General practices provide 80 per cent of prescribed contraception in the UK. This register is applicable to all methods of contraception that have been prescribed by the practice:
Any woman who has been prescribed any method at least once in the last year (or the appropriate prescribing interval for method of choice) should be included on the register.
This indicator is prospective from 1 April 2009.
The practice reports the number of women prescribed any method of contraception in the preceding 1 April to 31 March (or longer if appropriate for the method of choice).
The percentage of women prescribed an oral or patch contraceptive method who have also received information from the practice about long acting reversible methods of contraception in the preceding 15 months.
A womanˇ¦s contraceptive needs can change over her reproductive lifespan. Women requiring contraception should be given detailed information about and offered a choice of all methods, including long-acting reversible contraception (LARC). This indicator seeks to encourage practices to review these needs on a regular basis and ensure that women are informed of advances in contraceptive choices.
All currently available LARC methods are more cost-effective than the combined oral contraceptive even at one year of use. LARC methods include IUDs, the intrauterine system (IUS), injectable contraceptives and implants. This is largely because their effectiveness is independent of patient compliance. Of the LARC methods, injectable contraceptives are the least cost-effective. Increasing the uptake of LARC methods will reduce the number of unintended pregnancies. However, currently in the UK, about eight per cent of contraceptive users use LARC. Whilst international comparison is difficult, this percentage is very low.
NICE clinical guideline 30 (2005). Guidance on LARCs http://www.nice.org.uk/Guidance/CG30
Information from the practice should be written and verbal.
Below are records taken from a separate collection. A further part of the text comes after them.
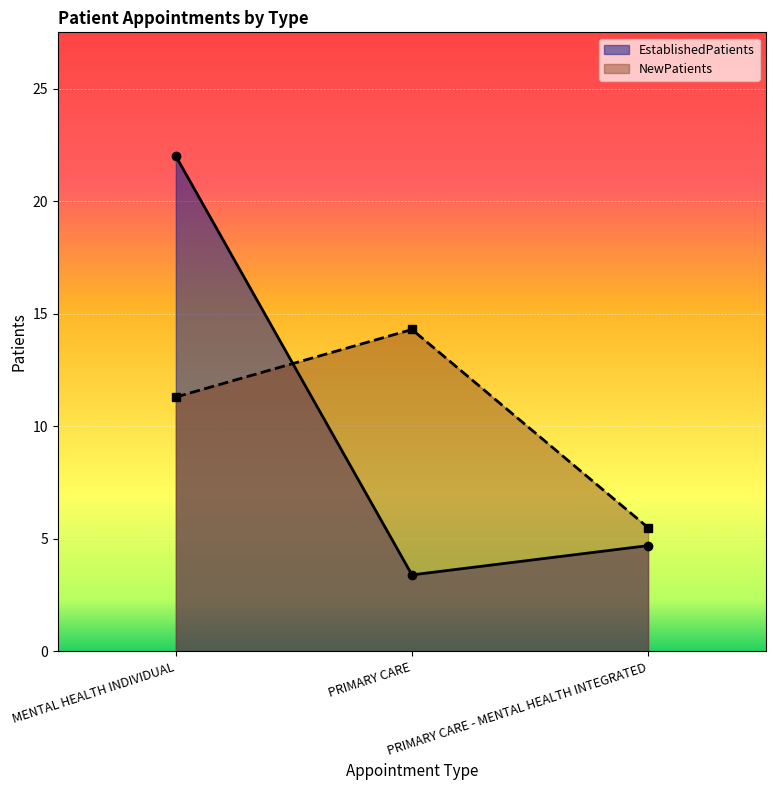

Which series has the largest total across all categories?

NewPatients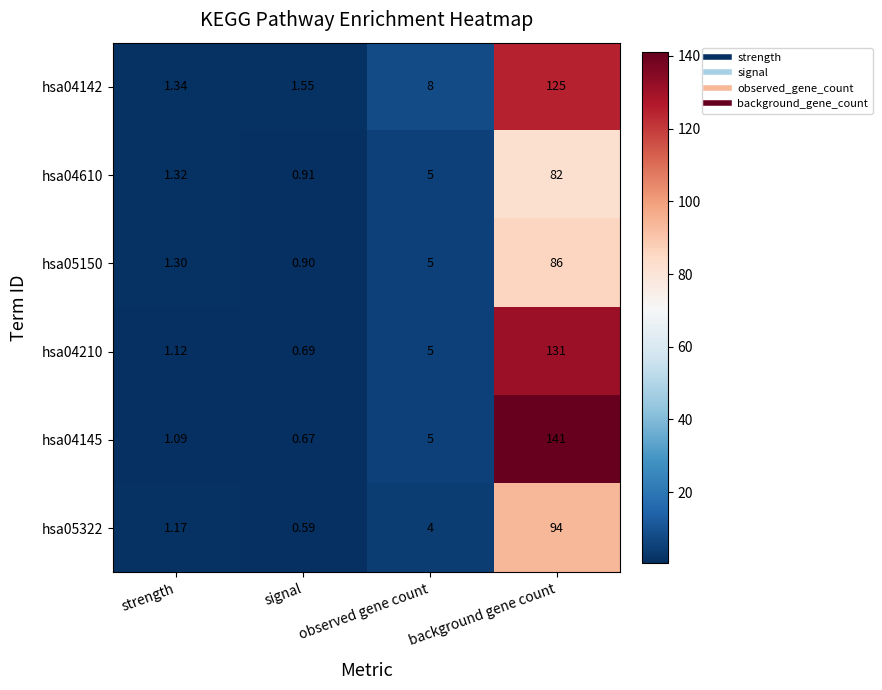

List the labels in order of hsa04210 value, smallest first.

signal, strength, observed gene count, background gene count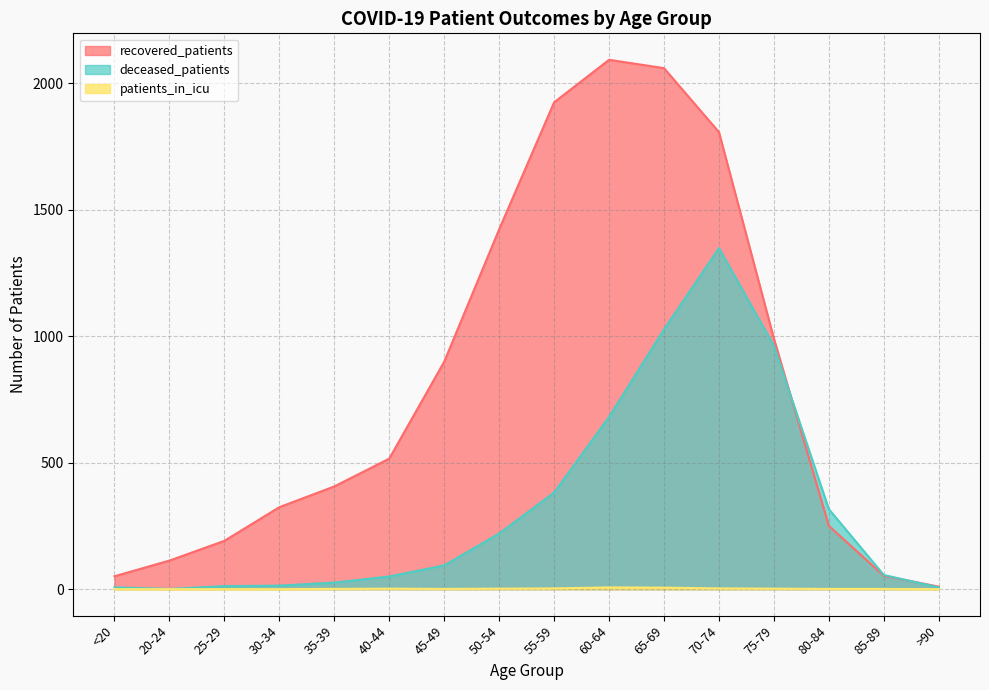

Which category has the highest value in the patients_in_icu series?

60-64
Leaflets can be obtained from a number of sources including the Family Planning Association, a UK-wide sexual health charity, which produces an excellent range of contraception leaflets including 'Your Guide to Contraception', which, among other things, indicates LARC and non-LARC methods clearly through the use of shading.
Faculty of Sexual & Reproductive Healthcare guidelines on contraceptive methods are available at www.ffprhc.org.uk.
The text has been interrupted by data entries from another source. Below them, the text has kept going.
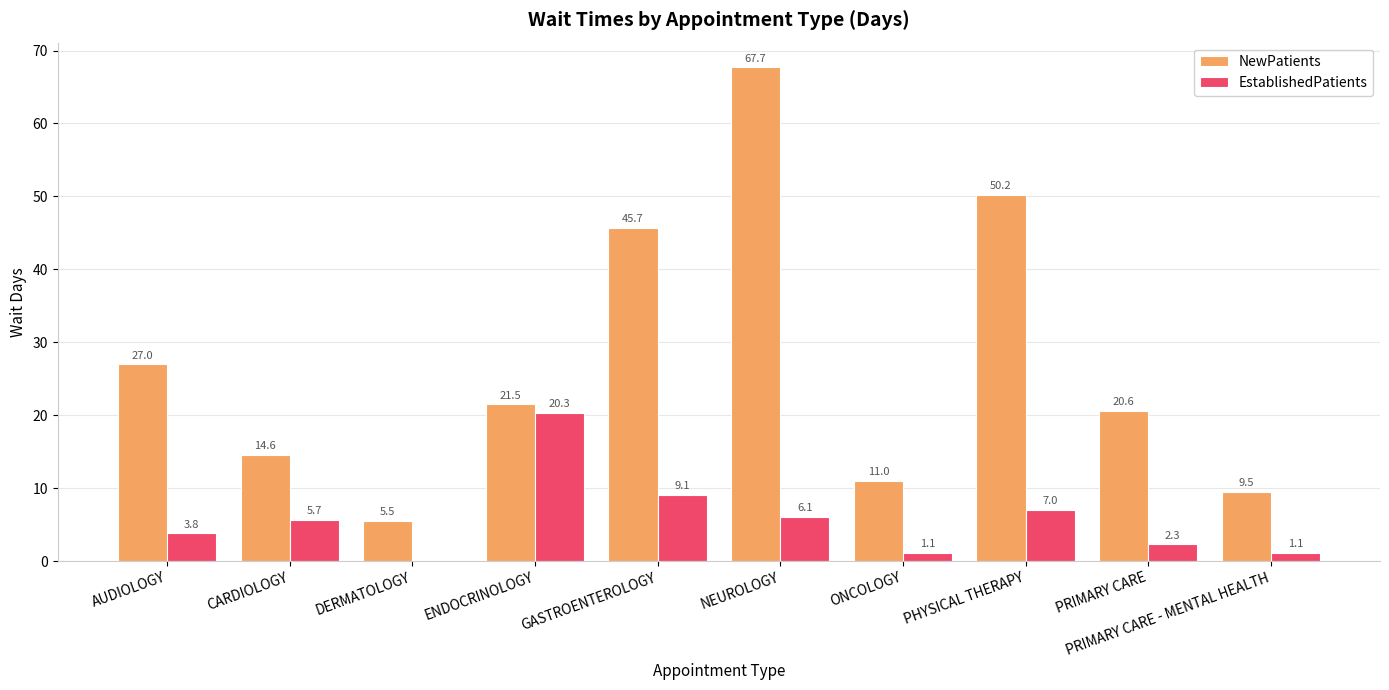

Which series changed the most between AUDIOLOGY and CARDIOLOGY?

NewPatients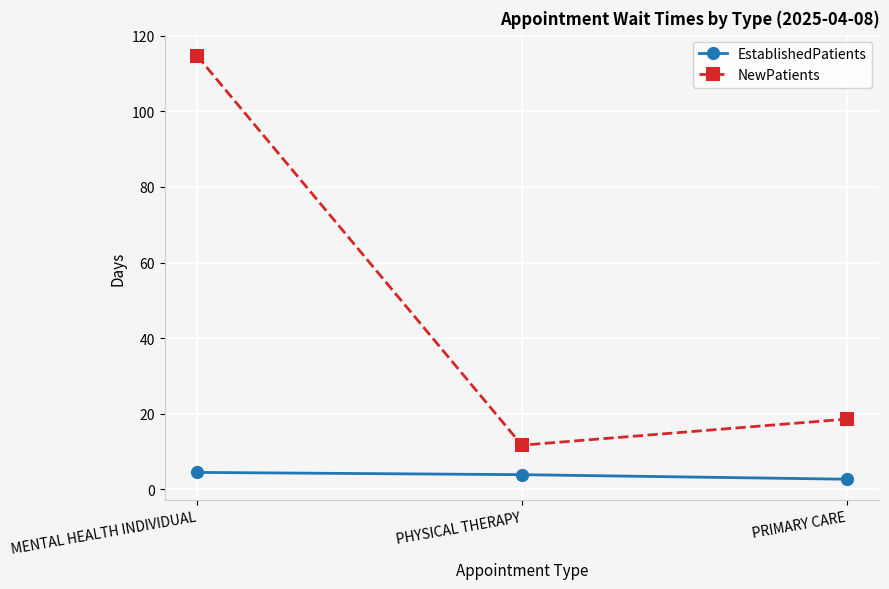

What is the difference between the EstablishedPatients values at PRIMARY CARE and PHYSICAL THERAPY?

1.2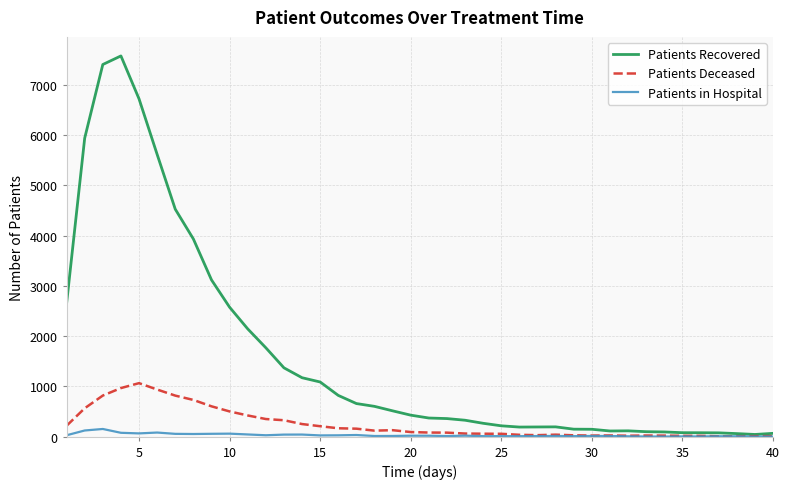

What are all the series names shown in the legend?

Patients Recovered, Patients Deceased, Patients in Hospital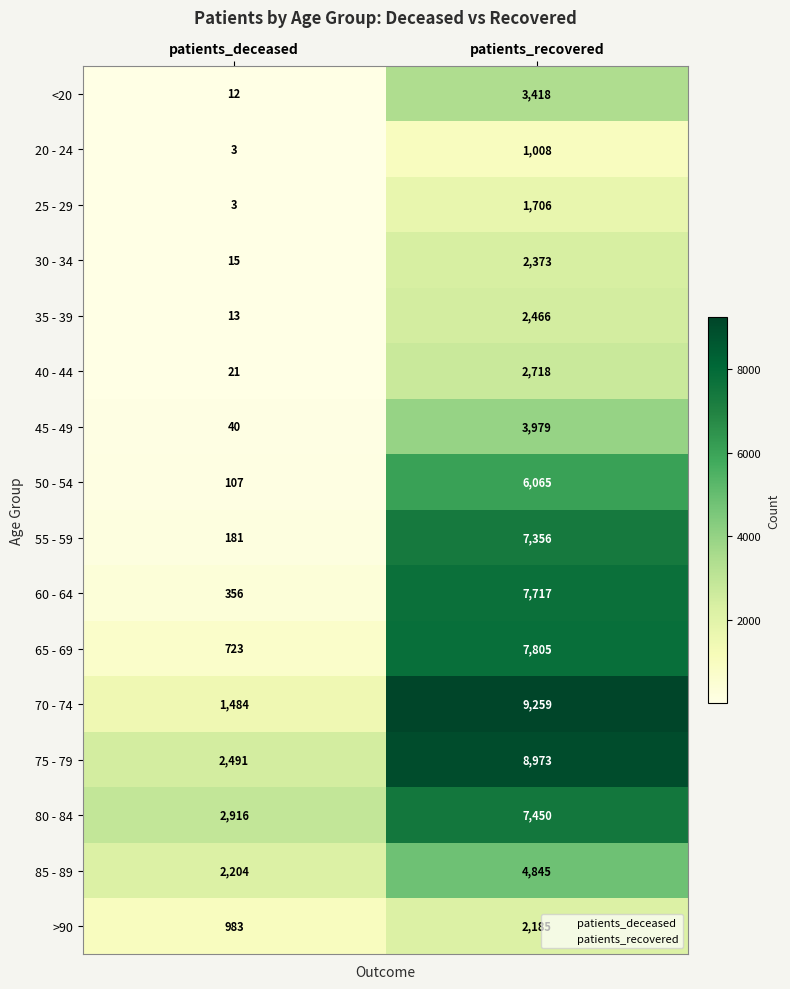

Which series changed the most between patients_deceased and patients_recovered?

70 - 74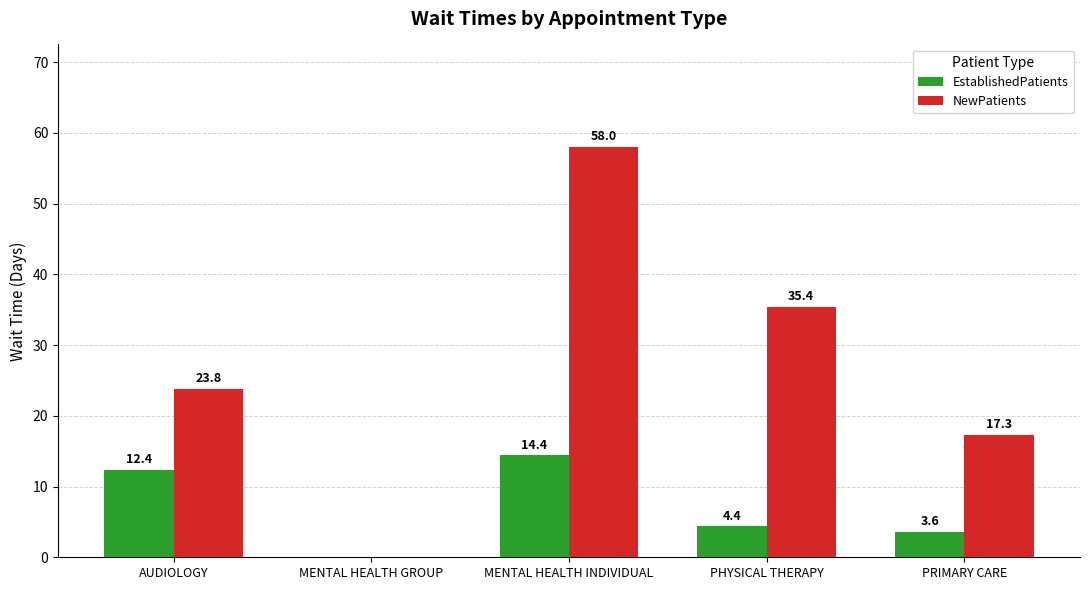

How many positive values does the EstablishedPatients series have?

4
The practice reports the percentage of those women prescribed oral or transdermal contraception who have a record of having been given advice on LARC methods in the preceding 15 months.
Verification - practices should be prepared to demonstrate how patients are given such advice, examples of leaflets and any specific practice protocols.
The percentage of women prescribed emergency hormonal contraception at least once in the year by the practice, who have received information from the practice about long acting reversible methods of contraception at the time of, or within 1 month of, the prescription.
Women requiring emergency hormonal contraception should be given detailed information about and offered a choice of all methods, including LARC. It is often possible (and in many cases ideal practice) to commence an ongoing method of contraception at the same time as emergency hormonal contraception is given.
Some women seeking emergency contraception may be best served by being offered an emergency IUD. Emergency IUDs offer a slightly longer window period for action after unprotected intercourse than hormonal EC; they have a higher efficacy in prevention of pregnancy - and they provide excellent ongoing contraception if required.
Information from the practice should be written and verbal. Leaflets can be obtained from a number of sources however the Family Planning Association, a UK-wide sexual health charity, has an excellent range of contraception leaflets including 'Your Guide to Contraception', which, amongst other things, indicates LARC and non-LARC methods clearly through the use of shading.
The practice reports the percentage of those women prescribed emergency hormonal contraception who are recorded as having received advice on LARC methods at the time of, or within one month of the most recent script for emergency hormonal contraception.